The End of the Affair


I have just finished this novel by Graham Greene. It’s one my husband has been urging me to read ever since I met him. It’s taken me a few years, but I’m glad I got there. It’s a very beautiful, truthful story about a love affair, revisited two years after its tumultuous ending. I found it to be one of those books I wanted to dog ear pages and underline passages as I read (but as it’s M’s copy, gifted to him by an ex-girlfriend with a personal inscription, I thought that might be a bit rude). So here, instead, are just a few of the passages that spoke to me, noted here for no other reason than my own inspiration and posterity.


Narrator Maurice Bendix on writing his novel…

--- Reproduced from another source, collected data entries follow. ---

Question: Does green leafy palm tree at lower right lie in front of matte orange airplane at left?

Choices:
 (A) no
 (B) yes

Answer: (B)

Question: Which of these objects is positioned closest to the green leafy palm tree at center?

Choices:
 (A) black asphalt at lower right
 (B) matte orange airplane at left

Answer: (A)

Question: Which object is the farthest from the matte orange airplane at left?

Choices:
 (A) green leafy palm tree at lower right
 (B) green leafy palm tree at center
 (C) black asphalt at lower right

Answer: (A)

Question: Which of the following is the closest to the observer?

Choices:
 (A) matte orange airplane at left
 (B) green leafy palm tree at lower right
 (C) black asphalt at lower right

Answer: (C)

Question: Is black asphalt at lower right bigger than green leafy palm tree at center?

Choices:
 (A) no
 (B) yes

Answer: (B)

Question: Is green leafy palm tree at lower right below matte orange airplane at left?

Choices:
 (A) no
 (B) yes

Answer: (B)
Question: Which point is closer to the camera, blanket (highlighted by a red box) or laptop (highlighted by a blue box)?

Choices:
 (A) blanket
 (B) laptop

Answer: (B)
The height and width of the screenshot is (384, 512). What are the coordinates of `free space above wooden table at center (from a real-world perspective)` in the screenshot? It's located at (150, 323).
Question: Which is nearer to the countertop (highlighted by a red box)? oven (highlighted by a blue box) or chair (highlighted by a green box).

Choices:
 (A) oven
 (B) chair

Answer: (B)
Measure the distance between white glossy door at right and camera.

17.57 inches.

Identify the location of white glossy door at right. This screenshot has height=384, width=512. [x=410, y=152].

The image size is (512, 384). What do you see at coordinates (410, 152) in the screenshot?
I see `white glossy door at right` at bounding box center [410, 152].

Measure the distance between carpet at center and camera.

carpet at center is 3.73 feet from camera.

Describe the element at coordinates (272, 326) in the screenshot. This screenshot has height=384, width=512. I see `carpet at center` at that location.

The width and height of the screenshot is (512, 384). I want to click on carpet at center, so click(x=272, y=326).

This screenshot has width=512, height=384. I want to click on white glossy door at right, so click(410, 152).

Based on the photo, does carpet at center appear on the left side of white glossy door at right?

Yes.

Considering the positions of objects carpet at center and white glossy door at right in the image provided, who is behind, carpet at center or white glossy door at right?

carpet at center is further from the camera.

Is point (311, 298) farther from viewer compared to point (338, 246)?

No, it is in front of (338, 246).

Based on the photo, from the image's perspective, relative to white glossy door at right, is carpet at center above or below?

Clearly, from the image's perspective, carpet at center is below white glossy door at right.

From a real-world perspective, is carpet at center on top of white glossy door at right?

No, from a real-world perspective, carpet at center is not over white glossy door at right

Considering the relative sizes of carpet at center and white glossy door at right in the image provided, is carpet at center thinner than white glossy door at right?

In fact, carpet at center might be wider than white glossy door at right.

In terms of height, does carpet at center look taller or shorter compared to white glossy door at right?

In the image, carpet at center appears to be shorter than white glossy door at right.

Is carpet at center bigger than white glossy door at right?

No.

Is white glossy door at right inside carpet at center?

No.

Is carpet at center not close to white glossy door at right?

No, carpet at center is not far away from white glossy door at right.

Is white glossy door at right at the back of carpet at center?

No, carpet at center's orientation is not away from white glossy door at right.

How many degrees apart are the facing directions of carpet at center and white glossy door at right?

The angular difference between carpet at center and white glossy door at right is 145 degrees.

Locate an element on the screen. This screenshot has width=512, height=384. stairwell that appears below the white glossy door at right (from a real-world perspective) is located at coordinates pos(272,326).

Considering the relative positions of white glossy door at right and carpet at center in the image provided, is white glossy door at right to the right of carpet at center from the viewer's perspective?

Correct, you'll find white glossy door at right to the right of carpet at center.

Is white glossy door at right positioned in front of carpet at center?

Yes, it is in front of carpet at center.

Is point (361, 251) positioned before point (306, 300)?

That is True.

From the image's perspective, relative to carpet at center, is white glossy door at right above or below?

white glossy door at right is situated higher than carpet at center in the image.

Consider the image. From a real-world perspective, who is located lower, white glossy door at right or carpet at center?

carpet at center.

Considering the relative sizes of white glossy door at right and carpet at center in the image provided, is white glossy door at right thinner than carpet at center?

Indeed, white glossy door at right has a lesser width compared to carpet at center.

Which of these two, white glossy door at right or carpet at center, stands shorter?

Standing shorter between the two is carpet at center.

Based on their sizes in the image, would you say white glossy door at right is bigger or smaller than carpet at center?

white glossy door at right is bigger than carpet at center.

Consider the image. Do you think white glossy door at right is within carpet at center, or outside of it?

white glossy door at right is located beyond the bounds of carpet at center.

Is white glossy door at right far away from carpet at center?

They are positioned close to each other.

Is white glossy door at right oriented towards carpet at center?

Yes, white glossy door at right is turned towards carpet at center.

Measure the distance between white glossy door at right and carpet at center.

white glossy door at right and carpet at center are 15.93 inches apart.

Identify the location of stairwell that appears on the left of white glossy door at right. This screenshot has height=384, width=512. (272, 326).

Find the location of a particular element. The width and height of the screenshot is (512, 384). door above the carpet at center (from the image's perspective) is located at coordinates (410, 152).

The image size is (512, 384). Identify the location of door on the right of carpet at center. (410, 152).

I was trying to write a book that simply would not come. I did my daily five hundred words, but the characters never began to live. So much in writing depends on the superficiality of one’s days. One may be preoccupied with shopping and income tax returns and chance conversations, but the stream of the unconscious continues to flow, undisturbed, solving problems, planning ahead: one sits down sterile and dispirited at the desk, and suddenly the words come as though from the air: the situations that seemed blocked in a hopeless impasse move forward: the work has been done while one slept or shopped or talked with friends.

On grief…

This is to play act, talking about revenge and jealousy: it’s just something to fill the brain with, so that I can forget the absoluteness of her death. A week ago I had only to say to her ‘Do you remember that first time together and how I hadn’t got a shilling for the meter?’, and the scene would be there for both of us. Now it was there for me only. She had lost all our memories forever, and it was as though by dying she had robbed me of part of myself. I was losing my individuality. It was the first stage of my own death, the memories dropping off like gangrened limbs.

On friendship/solidarity…

I opened the door softly and looked in at Henry. He lay asleep with the light on and his arm shielding his eyes. With the eyes hidden there was an anonymity about the whole body. He was just a man – one of us. He was like the first enemy soldier a man encounters on a battlefield, dead and indistinguishable, not a White or a Red, but just a human being like himself. I put two biscuits by his bed in case he woke and turned the light out.

I just love that last detail – the two biscuits left at the bedside. Perfection.